梅雨が明けた途端、尋常ではない最高気温に覆われている日本列島。そのような環境下にあっても、引き続き設計事務所へ足しげく訪問させて頂いております。今回も設計士とお話させて頂いた内容をお伝えします。
多くの飲食店の内装は機能性廉価志向が進む

飲食店の内装は、設計士が施主指定のデザイン事務所や施主から委任されて内装をコーディネートする事業者様と協業しながら進めていくケースが散見されます。その一方で、全国的に多くのチェーン店を有するような、客単価が比較的安価な飲食事業者は、店舗内装に多くのコストを掛けずに機能性を重視する傾向。採用する建材や内装材も規格化が進められており、新たな建材や内装材をスペックインする事は容易ではありません。ただ、そうは言っても、飲食事業者はこれまでにない機能性や意匠性、特長のある建材について情報のアンテナを張っているのは事実です。
高級建材を積極的に採用する飲食店

飲食店の中には、機能性だけでなく、意匠性の高い建材を多く採用したいと考える事業者も見られます。全国展開している大手高級焼肉店では、意匠性の高いガラス建材を積極的に採用しています。その多くが特注品であったり、他の建築用途では中々採用出来ないような高額なガラス建材を採用しています。
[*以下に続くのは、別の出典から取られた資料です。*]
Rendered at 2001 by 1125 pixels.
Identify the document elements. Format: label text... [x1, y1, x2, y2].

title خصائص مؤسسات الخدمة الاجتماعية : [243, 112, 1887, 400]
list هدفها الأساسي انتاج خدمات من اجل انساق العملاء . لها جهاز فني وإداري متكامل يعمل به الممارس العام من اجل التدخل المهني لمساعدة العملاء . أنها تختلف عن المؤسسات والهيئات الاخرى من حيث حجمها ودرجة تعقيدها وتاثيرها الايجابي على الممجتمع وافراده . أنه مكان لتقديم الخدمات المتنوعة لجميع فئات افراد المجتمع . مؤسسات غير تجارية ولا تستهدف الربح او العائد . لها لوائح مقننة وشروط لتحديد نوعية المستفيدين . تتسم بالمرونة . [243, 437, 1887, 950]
「多くのお金を払って来店されるお客様に対して、美味しい食事と快適な空間で寛いで貰いたい」という施主の意向が大きな要因ですが、それだけでなく、実用性も計算された上での建材選定です。焼肉店では換気設備で排煙していますが、どうしても空気中の油分が多くなり、店舗内装を徐々に汚していきます。壁紙や木板は油分を吸着してしまい、油汚れが拭き取れません。そこで、洗剤で拭き取るだけで汚れが落としやすい「ガラスパーテーション」や「ガラス製の内装材」を多く採用する理由にもなっています。
客層によってはタイル内装にする飲食店も

高級な飲食店舗でも、商圏によっては客層も大きく異なり、ガラス製の内装材では都合が悪い飲食店もあります。都内で言えば、赤坂や銀座といった商圏の客層は食事を中心に楽しみながらアルコールを嗜む傾向にあり、それほど多くのアルコールを摂らないそうです。しかし、そうでない商圏では、高級なガラス建材を積極的に採用出来ない理由が出てきます。新宿や歌舞伎町といった繁華街的な商圏ではアルコールと店員の接客を中心に楽しみ、泥酔するお客様も多く居て、高価なガラス建材は破損される危険性があります。過失だとしても、ガラス建材は破損しやすく、修復も困難です。お客様の怪我にもなりかねないので、大理石調の強度が高いタイル内装材を採用せざるを得ない、とのお話を伺いました。確かにタイルであれば、故意でなければ簡単に破損せず、客層に合わせて内装材を選定する工夫を垣間見る機会となりました。